(Complete the following):
1) Which interview questions are quoted after "Q:" in the discussion about giving blunt interview answers? List every one.
2) Could you extend the discussion about giving blunt interview answers, picking up after its last sentence?

(Provided text):
+ + + +

No. It is good advice. It's very good advice if you want to find a place where you fit well. Unless you're starving and just need a job, any job, right now.

Allow me to explain: After some ups and downs in my career I resolved to be true to myself. In my case that means calling bullshit on ridiculous things. You know what happened? I found out really quickly where I would have been miserable, and I was totally surprised by some incredible groups that wanted someone just like me, they just didn't know it.

Actual responses from me in interviews that found me a great fit:

Q: <contrived hypothetical completely unanswerable>

A: I don't know that sounds like a contrived question. I'd be asking why you have that problem in the first place.

Q: "people who do what you do are often vague and noncommittal"

A: that's because most people who do what I do haven't bothered to read the foundational texts, thus they rely upon tropes and ceremony. This field is full of muppets.

Q: what's your greatest weakness

A: sometimes I'm just a little too awesome smirk that says "are we really playing this game?"

Q: are you <blah blah> certified?

A: no I've purposefully avoided <blah blah> certification.I think it's heavy handed bullshit and I don't want to be associated with it or asked to do it

No joke these were real responses that got me great jobs and client engagements. They also quickly helped me discover people I wouldn't enjoy working with.




Your answers sound as if you have a strong feeling of superiority, avoid sharing something about you so as not to become vulnerable, and judge things heavily which you haven't experienced firsthand. I could be entirely wrong, but that's what your comment conveys to me. Does this only apply to interviews for you, because you despise them?


I can't say I've done what he did. But I do have felt the need to reply something like that to interviewers sometimes. Maybe now I'll do it, though I wouldn't burn bridges like he does, regardless of whether I'd feel comfortable working for them or not. You just don't know what the future holds..

+ + + +

(Recorded data):

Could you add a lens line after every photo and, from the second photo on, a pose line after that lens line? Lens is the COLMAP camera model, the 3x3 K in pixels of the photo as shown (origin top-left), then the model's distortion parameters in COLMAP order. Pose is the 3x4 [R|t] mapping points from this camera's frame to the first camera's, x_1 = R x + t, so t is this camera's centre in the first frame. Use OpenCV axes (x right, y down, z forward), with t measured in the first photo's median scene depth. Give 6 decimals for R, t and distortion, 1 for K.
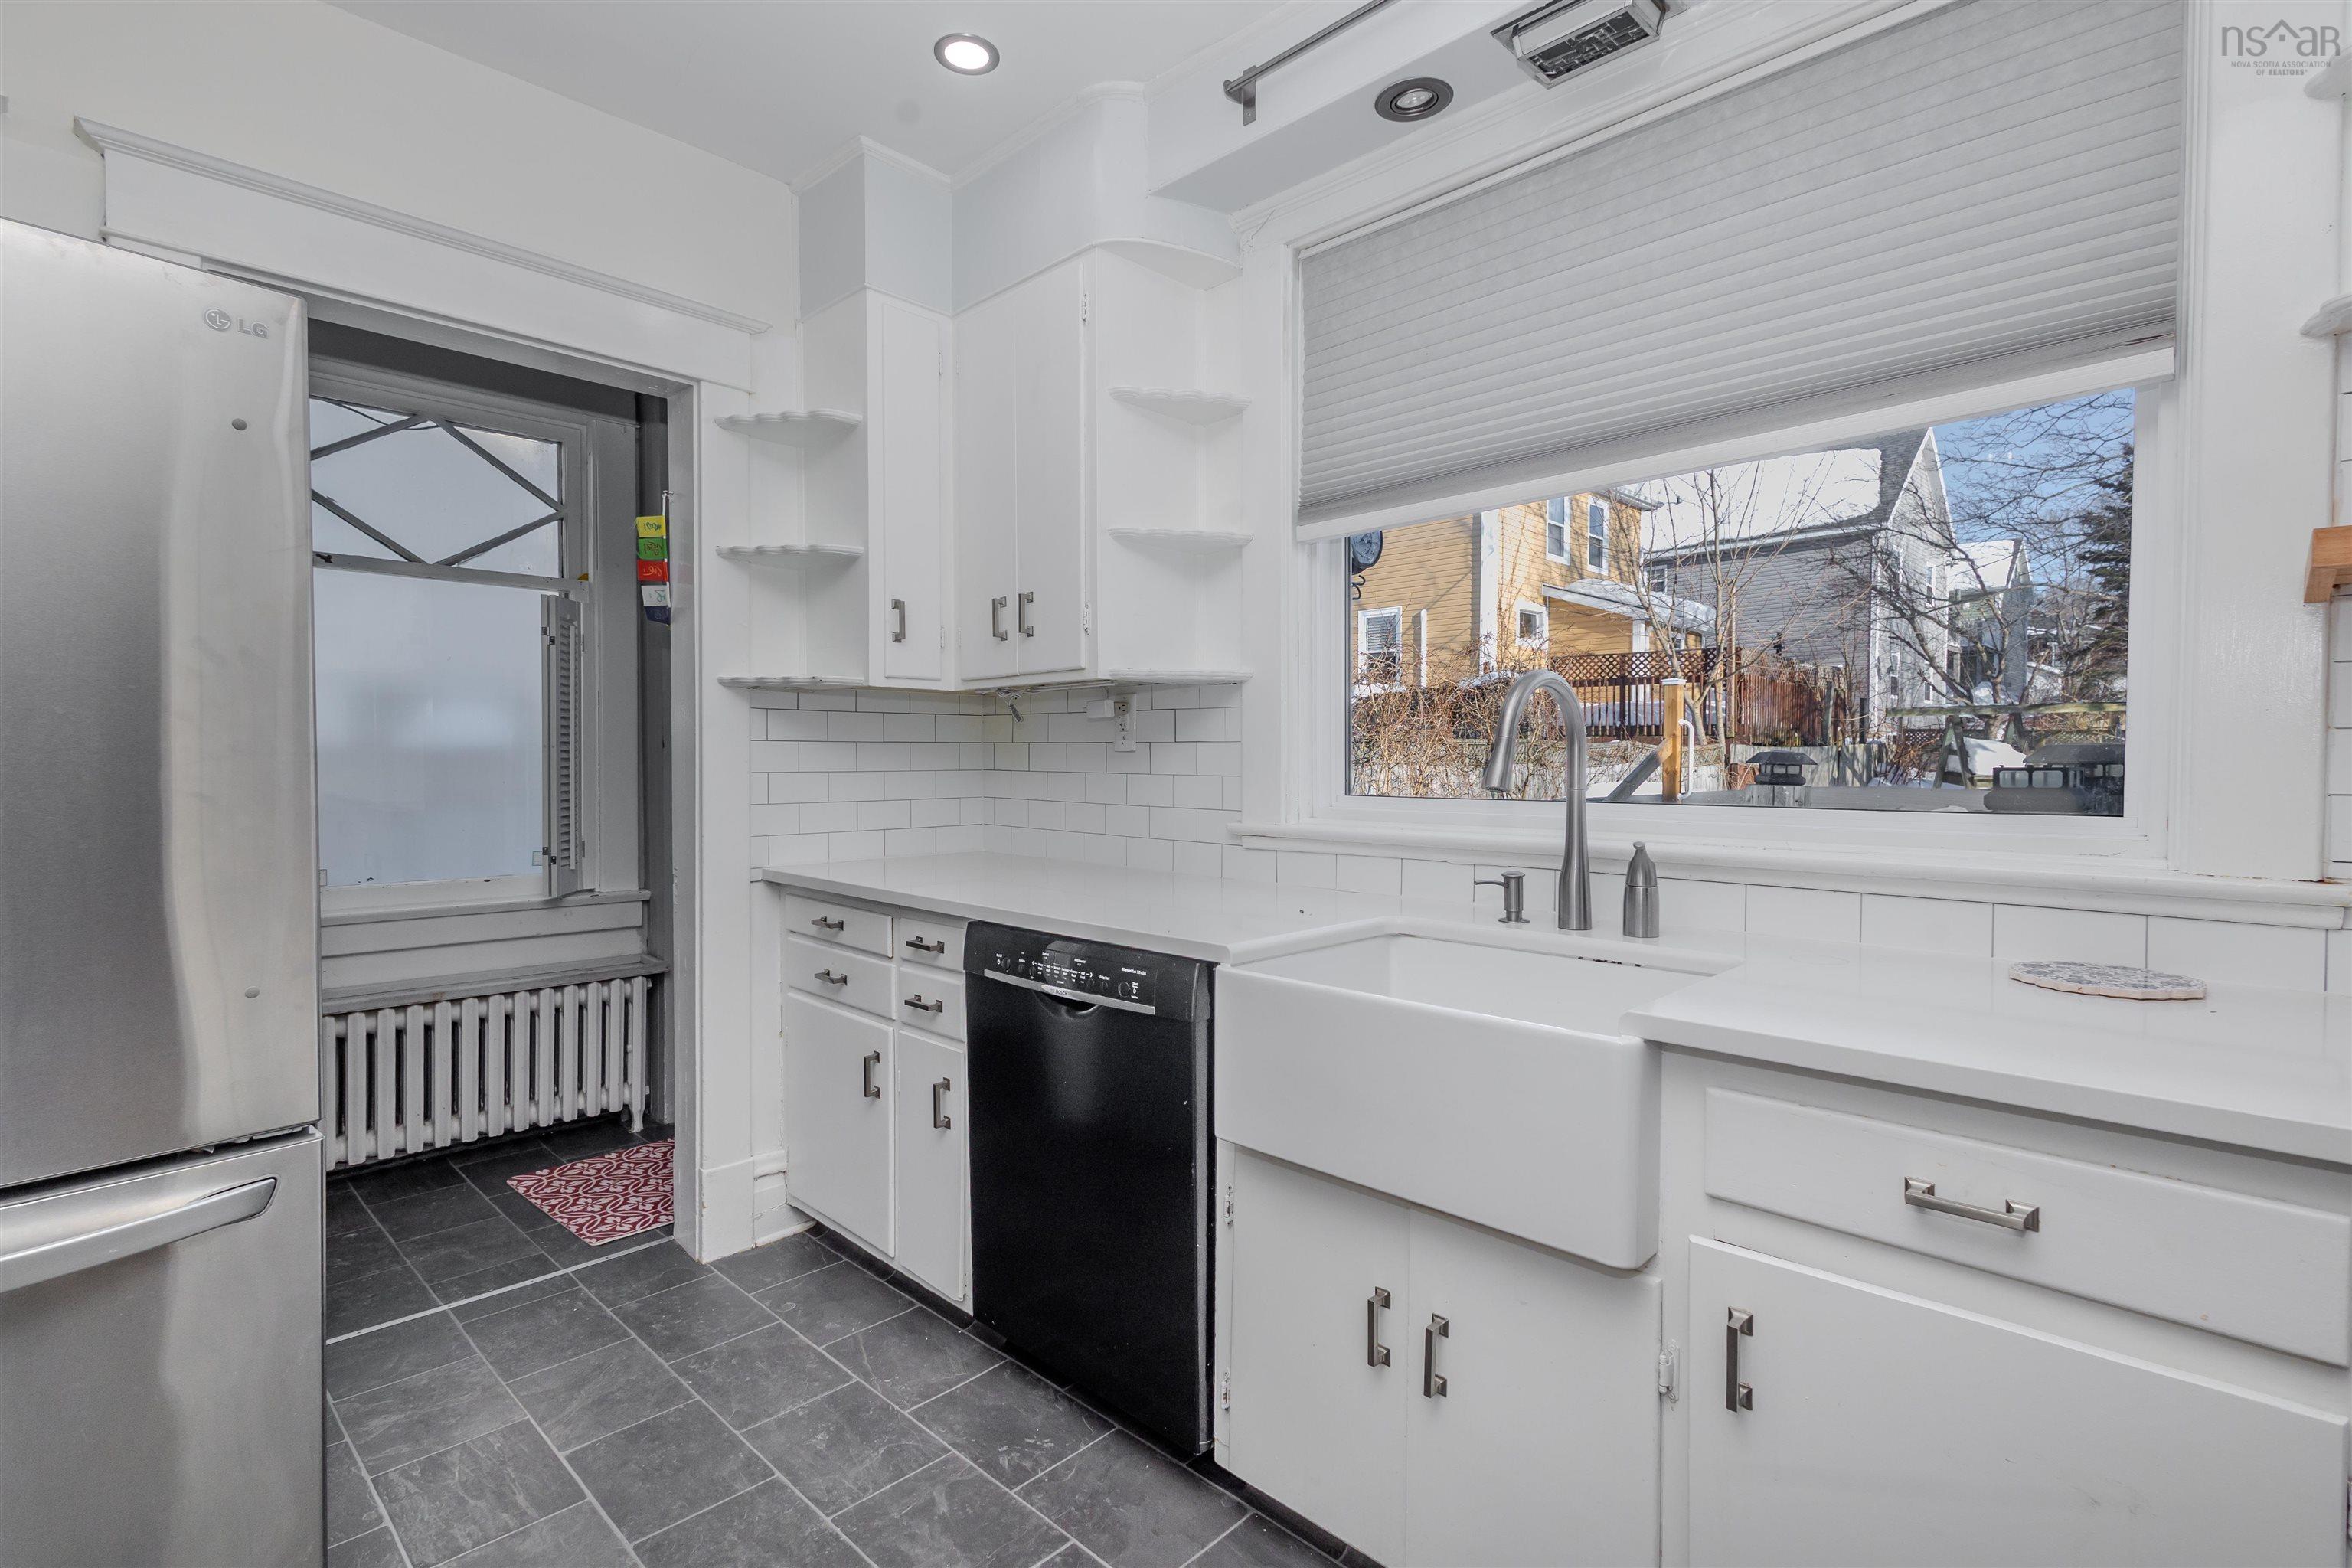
lens RADIAL K [[1088.7, 0, 1176.0], [0, 1088.7, 784.0], [0, 0, 1]] dist [0.017411, -0.000961]
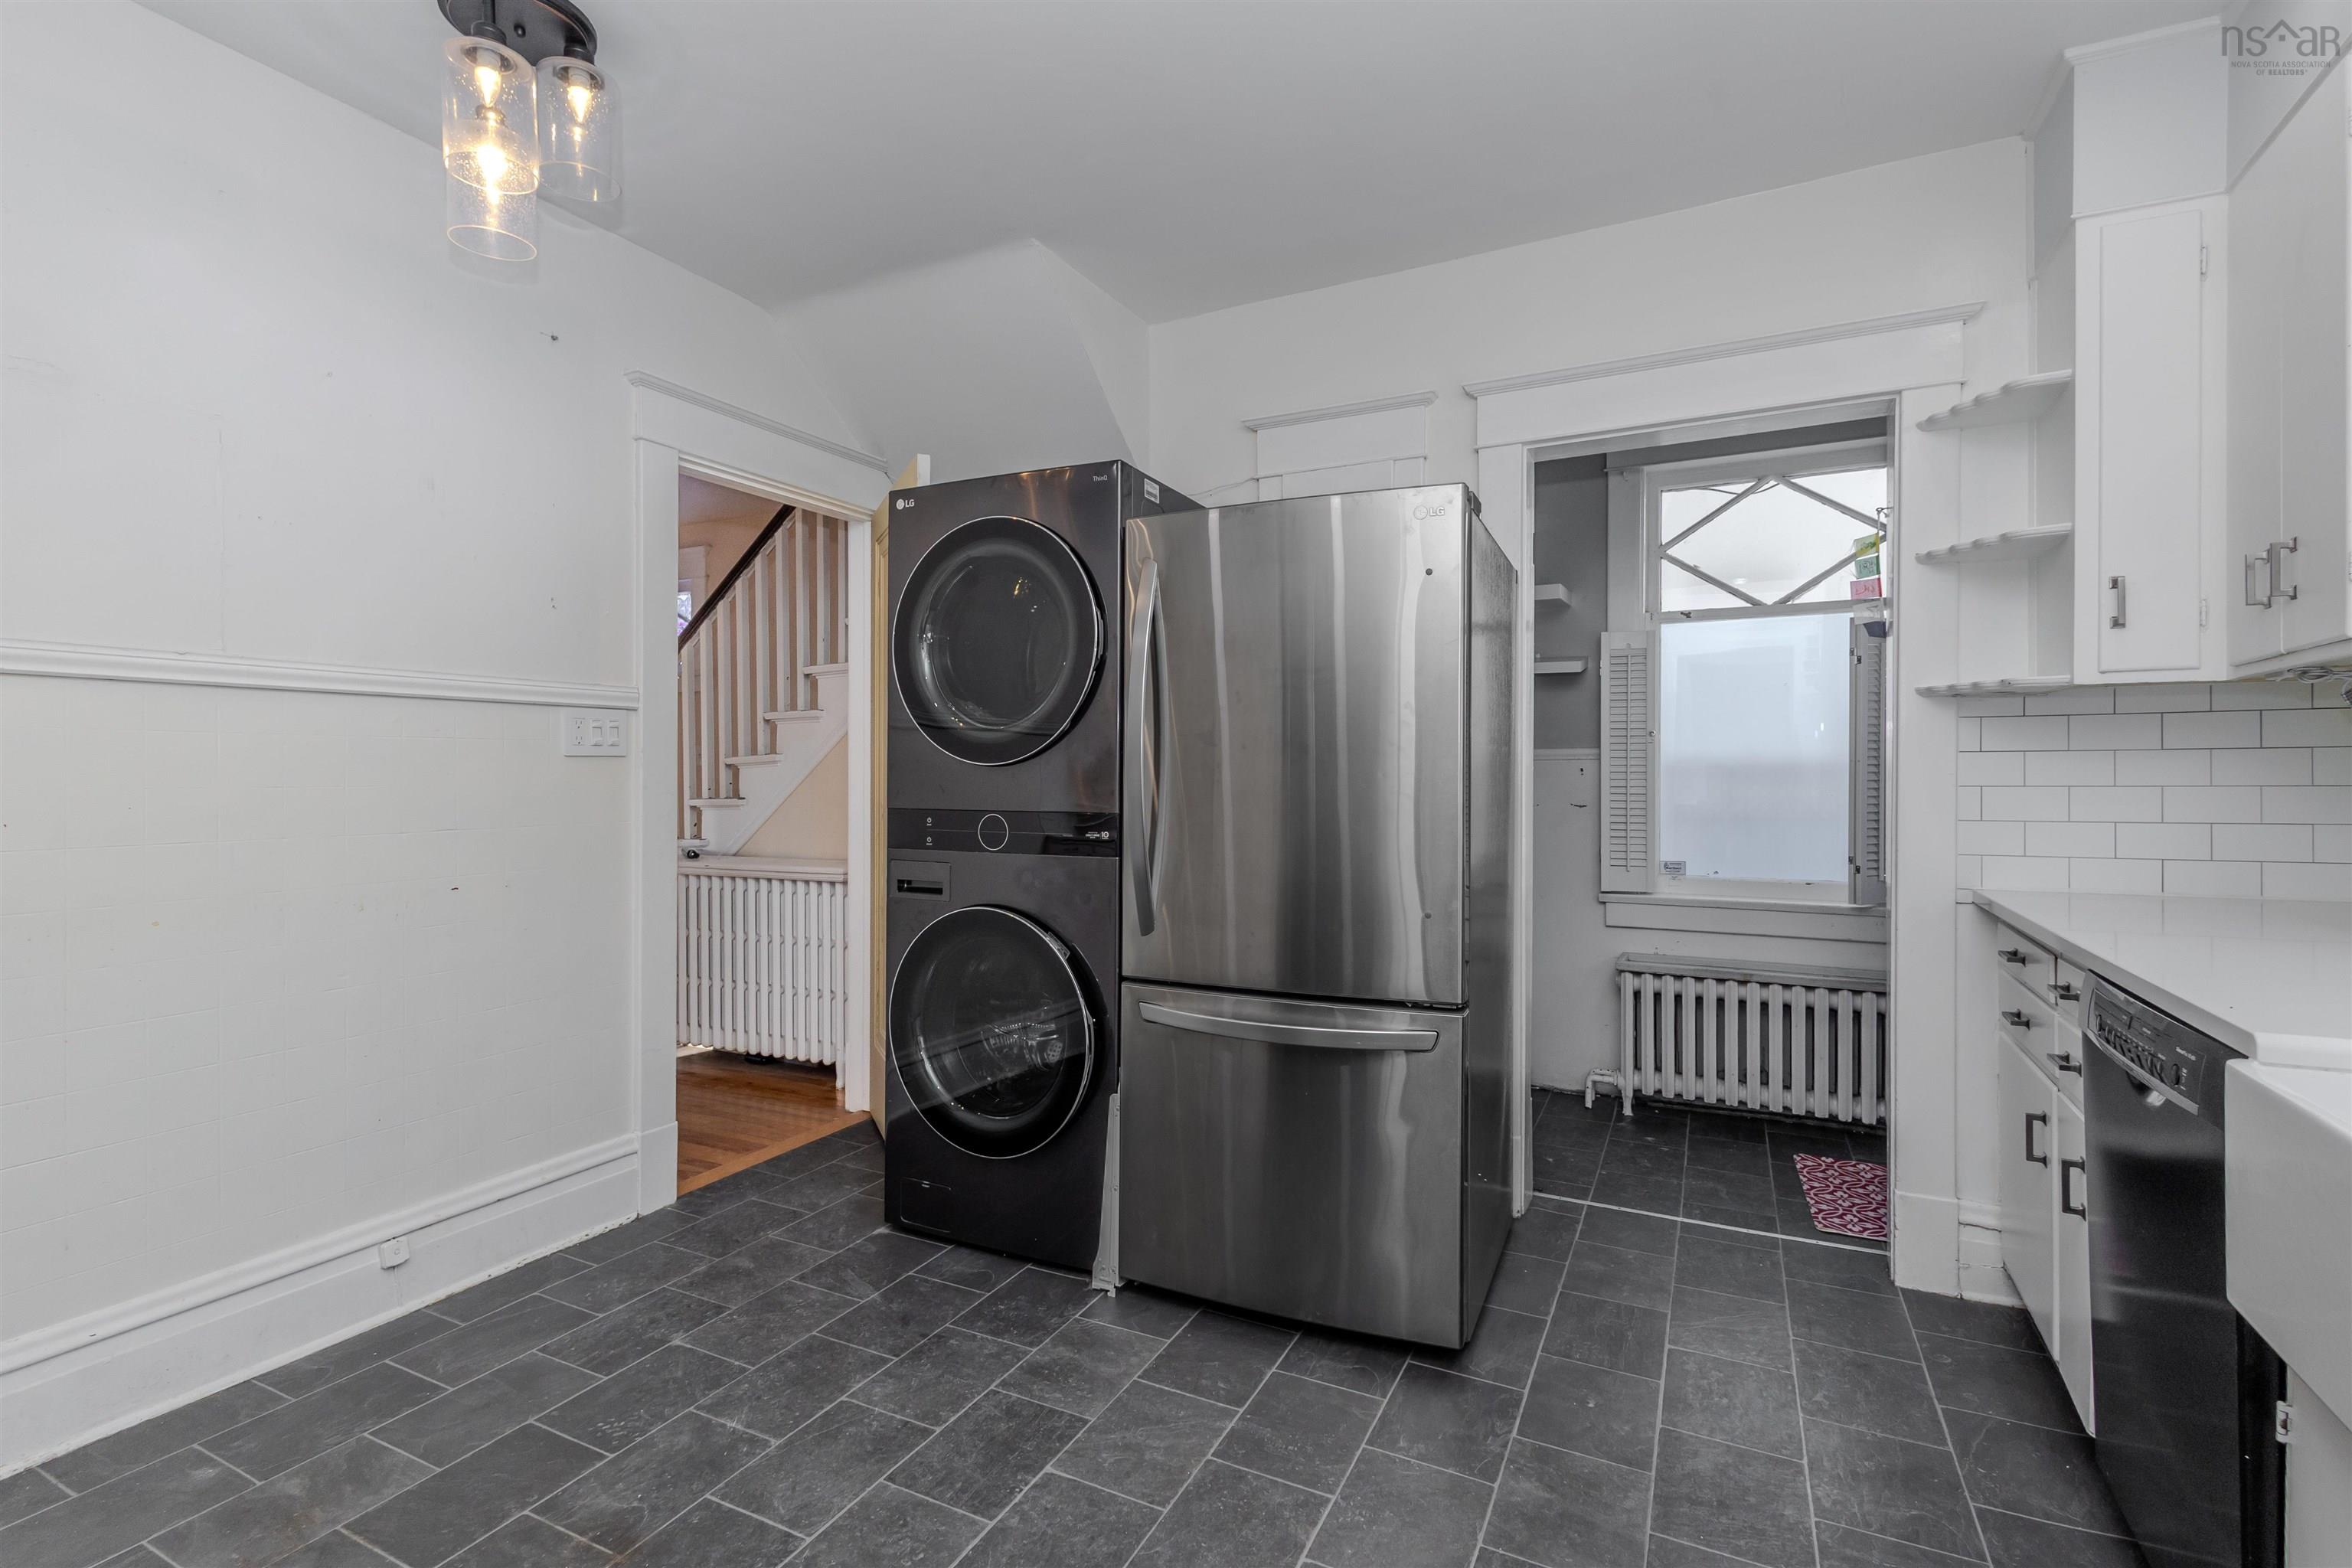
lens RADIAL K [[1088.0, 0, 1168.5], [0, 1088.0, 775.3], [0, 0, 1]] dist [0.012356, -0.000116]
pose [[0.304617, -0.001849, -0.952473, 0.301755], [-0.020288, 0.999759, -0.008429, 0.001936], [0.952259, 0.021891, 0.304506, 0.069100]]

+ + + +

(Answer set):
1)
- <contrived hypothetical completely unanswerable>
- "people who do what you do are often vague and noncommittal"
- what's your greatest weakness
- are you <blah blah> certified?

2)
I guess if you see my responses as burning bridges then you of course wouldn't want to do that. I don't see it as burning bridges at all. I don't take a nasty tone, but a more playful one. The point is to set the boundaries for what our relationship might be like. I have had companies come back to me months later after they figure out that they'd like a relationship on those terms because whatever they were doing in the past wasn't serving them.

Strong fences make good neighbors, yada yada.


No, I love interviews. I can be very extroverted. I'm charming and funny and a little brash at times.

I think it's critically important to explore, at the outset, what the boundaries of your relationship will be with any employer or business partner.

So for me, that means I lay down boundaries that I'm not interested in playing along with ridiculous ceremonies just because that's the way things have always been done. I think the way most interviews are conducted are ridiculous. Thus I push back and see what happens. You surely have your boundaries too. I feel your should respect them.


Show off strong outer armor and a soft, furry underbelly – I find this does well for me in interviews, as well!